→ Required action
What lines in the entries hold the string "have"? List them.

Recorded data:
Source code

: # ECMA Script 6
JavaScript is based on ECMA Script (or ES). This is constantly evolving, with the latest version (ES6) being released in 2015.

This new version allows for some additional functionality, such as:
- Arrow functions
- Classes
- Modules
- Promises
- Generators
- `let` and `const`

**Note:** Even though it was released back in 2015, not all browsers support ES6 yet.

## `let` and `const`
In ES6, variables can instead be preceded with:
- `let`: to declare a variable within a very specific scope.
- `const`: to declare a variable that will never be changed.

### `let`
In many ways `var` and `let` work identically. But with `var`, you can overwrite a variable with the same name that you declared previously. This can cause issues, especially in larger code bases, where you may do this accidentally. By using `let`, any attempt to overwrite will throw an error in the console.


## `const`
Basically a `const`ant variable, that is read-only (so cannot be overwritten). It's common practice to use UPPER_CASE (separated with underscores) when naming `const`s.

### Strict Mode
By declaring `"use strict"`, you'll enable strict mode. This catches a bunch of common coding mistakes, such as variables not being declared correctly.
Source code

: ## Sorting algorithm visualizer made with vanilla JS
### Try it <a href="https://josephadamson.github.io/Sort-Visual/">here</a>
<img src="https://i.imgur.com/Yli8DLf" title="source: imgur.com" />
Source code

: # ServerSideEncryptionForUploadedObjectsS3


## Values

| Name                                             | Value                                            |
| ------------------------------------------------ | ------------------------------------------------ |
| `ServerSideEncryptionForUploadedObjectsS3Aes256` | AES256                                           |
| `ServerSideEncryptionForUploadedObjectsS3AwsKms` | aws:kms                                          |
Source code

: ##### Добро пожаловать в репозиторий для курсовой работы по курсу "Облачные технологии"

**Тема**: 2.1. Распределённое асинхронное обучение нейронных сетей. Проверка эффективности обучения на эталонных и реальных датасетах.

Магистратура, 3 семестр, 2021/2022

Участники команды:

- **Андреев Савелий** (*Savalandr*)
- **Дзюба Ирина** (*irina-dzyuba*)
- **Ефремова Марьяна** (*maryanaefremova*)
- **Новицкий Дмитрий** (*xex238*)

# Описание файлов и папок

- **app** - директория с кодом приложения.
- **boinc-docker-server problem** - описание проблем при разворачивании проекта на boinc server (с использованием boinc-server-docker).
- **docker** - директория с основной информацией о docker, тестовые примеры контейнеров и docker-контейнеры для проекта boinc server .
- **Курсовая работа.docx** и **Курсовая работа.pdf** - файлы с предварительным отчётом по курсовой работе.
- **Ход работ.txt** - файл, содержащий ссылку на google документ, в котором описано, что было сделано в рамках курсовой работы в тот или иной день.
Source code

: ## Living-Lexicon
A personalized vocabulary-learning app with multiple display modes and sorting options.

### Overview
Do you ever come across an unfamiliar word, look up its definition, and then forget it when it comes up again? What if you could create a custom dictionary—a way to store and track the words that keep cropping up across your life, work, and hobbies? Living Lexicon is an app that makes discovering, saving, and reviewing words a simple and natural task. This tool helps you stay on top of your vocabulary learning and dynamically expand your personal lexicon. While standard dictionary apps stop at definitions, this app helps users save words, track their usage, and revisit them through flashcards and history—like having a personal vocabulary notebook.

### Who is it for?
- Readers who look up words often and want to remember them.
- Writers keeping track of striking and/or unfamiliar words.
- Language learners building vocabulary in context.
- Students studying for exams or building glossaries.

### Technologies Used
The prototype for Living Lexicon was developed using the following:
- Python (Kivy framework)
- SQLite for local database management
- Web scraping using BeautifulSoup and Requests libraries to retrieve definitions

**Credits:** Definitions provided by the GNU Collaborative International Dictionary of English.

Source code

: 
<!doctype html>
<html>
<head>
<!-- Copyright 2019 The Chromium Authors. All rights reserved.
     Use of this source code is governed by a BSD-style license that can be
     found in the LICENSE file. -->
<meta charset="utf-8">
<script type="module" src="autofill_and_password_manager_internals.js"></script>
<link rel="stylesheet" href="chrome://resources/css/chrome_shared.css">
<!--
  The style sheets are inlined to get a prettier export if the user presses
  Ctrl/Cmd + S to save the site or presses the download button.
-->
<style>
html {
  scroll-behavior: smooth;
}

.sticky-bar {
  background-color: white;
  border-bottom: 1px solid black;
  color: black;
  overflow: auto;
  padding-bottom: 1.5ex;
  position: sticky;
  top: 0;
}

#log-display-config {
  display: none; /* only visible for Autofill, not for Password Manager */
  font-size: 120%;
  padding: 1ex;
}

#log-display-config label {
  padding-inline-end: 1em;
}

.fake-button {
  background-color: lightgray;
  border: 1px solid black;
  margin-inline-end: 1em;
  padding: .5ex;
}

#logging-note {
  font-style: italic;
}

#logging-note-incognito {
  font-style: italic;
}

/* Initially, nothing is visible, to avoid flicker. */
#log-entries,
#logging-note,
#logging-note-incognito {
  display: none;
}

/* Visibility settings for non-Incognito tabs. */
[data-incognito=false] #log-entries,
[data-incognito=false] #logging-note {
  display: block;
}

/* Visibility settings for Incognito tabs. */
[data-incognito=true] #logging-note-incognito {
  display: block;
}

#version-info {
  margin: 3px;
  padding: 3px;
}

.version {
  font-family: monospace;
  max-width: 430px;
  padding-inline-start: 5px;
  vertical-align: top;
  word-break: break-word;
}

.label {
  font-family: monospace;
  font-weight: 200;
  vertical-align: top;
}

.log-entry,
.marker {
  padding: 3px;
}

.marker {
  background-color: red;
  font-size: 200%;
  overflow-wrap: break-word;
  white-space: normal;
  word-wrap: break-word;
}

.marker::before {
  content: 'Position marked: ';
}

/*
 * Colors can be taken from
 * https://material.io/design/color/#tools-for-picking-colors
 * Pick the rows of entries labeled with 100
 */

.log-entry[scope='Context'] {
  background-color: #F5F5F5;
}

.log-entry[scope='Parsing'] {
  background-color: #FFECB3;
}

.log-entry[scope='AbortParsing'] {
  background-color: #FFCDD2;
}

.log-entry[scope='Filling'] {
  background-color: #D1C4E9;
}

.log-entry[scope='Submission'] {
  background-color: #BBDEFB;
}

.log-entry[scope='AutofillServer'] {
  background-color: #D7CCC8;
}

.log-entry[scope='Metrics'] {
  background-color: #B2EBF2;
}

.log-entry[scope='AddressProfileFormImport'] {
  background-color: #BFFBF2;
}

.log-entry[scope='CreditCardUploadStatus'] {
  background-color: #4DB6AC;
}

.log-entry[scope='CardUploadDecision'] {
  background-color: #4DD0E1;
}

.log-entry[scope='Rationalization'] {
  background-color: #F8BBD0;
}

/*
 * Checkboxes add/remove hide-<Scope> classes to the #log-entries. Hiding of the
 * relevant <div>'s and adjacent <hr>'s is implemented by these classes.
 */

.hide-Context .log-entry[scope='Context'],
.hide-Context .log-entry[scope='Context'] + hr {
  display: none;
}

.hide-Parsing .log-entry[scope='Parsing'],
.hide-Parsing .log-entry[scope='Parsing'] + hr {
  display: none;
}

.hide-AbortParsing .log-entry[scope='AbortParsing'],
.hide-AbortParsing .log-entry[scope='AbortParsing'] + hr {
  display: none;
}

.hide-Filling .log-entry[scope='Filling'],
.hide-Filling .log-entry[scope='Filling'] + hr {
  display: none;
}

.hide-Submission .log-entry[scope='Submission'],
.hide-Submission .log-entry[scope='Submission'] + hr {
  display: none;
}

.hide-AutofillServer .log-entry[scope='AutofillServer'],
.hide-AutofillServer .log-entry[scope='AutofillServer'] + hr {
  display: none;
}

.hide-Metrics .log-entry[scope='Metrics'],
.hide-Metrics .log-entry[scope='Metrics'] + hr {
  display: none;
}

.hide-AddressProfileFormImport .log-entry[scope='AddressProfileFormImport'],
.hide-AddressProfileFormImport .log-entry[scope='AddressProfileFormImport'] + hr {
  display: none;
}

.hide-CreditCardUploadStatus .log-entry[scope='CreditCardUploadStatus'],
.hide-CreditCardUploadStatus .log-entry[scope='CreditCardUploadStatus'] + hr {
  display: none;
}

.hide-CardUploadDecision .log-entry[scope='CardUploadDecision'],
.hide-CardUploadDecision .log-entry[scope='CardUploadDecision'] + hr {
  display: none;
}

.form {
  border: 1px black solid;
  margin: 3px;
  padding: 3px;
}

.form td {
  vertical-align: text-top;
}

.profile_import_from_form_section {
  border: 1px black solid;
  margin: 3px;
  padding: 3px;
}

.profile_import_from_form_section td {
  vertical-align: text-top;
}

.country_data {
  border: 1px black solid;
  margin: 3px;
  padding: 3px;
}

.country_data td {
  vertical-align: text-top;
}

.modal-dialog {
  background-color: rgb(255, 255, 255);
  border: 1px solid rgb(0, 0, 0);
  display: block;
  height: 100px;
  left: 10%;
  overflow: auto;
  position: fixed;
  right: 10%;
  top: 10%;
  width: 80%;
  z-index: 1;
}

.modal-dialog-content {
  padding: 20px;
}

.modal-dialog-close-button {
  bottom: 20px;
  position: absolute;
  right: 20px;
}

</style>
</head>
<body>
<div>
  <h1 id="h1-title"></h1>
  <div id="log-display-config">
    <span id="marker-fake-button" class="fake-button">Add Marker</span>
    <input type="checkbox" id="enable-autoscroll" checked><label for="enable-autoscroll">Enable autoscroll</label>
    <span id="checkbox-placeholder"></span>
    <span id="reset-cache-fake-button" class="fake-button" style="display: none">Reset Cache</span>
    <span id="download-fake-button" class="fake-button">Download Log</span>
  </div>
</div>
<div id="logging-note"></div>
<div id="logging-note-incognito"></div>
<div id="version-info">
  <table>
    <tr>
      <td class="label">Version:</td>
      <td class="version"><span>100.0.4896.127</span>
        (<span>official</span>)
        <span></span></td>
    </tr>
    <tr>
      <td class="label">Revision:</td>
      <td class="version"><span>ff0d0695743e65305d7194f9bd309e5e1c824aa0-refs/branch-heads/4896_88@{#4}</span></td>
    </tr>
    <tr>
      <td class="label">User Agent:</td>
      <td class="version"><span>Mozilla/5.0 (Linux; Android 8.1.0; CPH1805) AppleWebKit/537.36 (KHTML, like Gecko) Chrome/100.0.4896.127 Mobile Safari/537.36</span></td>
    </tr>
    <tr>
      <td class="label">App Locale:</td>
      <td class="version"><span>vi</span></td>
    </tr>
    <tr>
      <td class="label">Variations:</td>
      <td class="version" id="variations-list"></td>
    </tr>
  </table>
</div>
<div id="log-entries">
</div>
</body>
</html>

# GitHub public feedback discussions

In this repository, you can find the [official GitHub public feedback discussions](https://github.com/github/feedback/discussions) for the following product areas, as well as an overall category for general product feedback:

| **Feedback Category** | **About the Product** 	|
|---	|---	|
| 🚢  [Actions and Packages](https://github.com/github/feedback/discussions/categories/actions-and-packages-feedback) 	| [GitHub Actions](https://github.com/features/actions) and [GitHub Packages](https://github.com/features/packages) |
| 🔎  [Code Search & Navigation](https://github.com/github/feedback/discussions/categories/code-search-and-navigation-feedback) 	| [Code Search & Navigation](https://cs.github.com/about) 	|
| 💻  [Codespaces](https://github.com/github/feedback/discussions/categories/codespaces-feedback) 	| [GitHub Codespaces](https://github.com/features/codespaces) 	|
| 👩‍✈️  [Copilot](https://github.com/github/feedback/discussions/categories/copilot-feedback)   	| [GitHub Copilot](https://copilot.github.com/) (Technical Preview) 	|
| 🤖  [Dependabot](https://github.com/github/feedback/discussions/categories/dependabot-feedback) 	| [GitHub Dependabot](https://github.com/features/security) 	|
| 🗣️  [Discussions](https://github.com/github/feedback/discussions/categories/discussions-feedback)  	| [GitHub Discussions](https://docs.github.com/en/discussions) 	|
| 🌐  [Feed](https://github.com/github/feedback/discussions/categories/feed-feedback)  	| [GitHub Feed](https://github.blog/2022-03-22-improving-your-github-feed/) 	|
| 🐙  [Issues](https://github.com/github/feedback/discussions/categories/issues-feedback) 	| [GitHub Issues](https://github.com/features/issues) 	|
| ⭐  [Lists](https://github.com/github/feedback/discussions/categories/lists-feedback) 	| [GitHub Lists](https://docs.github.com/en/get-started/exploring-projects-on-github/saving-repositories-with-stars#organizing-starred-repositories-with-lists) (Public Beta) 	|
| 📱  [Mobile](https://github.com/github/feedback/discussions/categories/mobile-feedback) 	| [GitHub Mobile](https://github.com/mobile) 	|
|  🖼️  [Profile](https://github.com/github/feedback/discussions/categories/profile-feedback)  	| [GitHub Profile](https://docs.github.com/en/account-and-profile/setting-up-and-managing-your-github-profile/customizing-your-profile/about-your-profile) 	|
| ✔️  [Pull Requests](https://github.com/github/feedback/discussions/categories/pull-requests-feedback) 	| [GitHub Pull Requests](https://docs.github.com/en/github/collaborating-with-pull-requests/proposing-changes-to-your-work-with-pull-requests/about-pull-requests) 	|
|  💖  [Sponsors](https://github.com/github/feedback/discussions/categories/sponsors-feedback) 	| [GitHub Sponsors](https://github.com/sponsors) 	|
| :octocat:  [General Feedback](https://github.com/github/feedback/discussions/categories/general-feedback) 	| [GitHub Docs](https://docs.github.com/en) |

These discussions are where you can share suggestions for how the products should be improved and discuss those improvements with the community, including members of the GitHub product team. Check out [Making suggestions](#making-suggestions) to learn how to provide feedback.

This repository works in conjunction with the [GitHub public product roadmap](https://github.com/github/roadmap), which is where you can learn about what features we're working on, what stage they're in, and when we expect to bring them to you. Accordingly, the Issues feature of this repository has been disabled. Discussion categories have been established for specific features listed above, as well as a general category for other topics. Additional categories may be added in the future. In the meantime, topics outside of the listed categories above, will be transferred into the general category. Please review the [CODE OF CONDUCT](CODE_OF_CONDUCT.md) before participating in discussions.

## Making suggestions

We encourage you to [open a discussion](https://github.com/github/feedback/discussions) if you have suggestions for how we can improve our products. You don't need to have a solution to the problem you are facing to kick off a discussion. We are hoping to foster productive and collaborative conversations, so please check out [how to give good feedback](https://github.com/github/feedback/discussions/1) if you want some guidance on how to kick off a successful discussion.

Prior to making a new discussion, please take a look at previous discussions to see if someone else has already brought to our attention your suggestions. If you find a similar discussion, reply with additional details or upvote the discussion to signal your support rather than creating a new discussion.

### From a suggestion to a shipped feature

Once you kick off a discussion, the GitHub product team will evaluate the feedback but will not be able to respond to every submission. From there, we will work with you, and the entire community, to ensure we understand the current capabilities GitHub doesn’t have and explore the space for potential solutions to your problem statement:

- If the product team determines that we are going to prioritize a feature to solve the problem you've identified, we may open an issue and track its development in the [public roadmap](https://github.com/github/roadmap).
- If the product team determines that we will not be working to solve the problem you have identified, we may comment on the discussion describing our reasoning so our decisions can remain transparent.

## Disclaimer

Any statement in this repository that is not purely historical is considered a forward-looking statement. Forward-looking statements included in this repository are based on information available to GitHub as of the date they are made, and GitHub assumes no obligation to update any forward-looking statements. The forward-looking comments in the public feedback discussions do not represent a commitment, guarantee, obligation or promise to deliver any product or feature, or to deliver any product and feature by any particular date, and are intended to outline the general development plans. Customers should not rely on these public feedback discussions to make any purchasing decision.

→ Task response
This repository works in conjunction with the [GitHub public product roadmap](https://github.com/github/roadmap), which is where you can learn about what features we're working on, what stage they're in, and when we expect to bring them to you. Accordingly, the Issues feature of this repository has been disabled. Discussion categories have been established for specific features listed above, as well as a general category for other topics. Additional categories may be added in the future. In the meantime, topics outside of the listed categories above, will be transferred into the general category. Please review the [CODE OF CONDUCT](CODE_OF_CONDUCT.md) before participating in discussions.
We encourage you to [open a discussion](https://github.com/github/feedback/discussions) if you have suggestions for how we can improve our products. You don't need to have a solution to the problem you are facing to kick off a discussion. We are hoping to foster productive and collaborative conversations, so please check out [how to give good feedback](https://github.com/github/feedback/discussions/1) if you want some guidance on how to kick off a successful discussion.
Once you kick off a discussion, the GitHub product team will evaluate the feedback but will not be able to respond to every submission. From there, we will work with you, and the entire community, to ensure we understand the current capabilities GitHub doesn’t have and explore the space for potential solutions to your problem statement:
- If the product team determines that we will not be working to solve the problem you have identified, we may comment on the discussion describing our reasoning so our decisions can remain transparent.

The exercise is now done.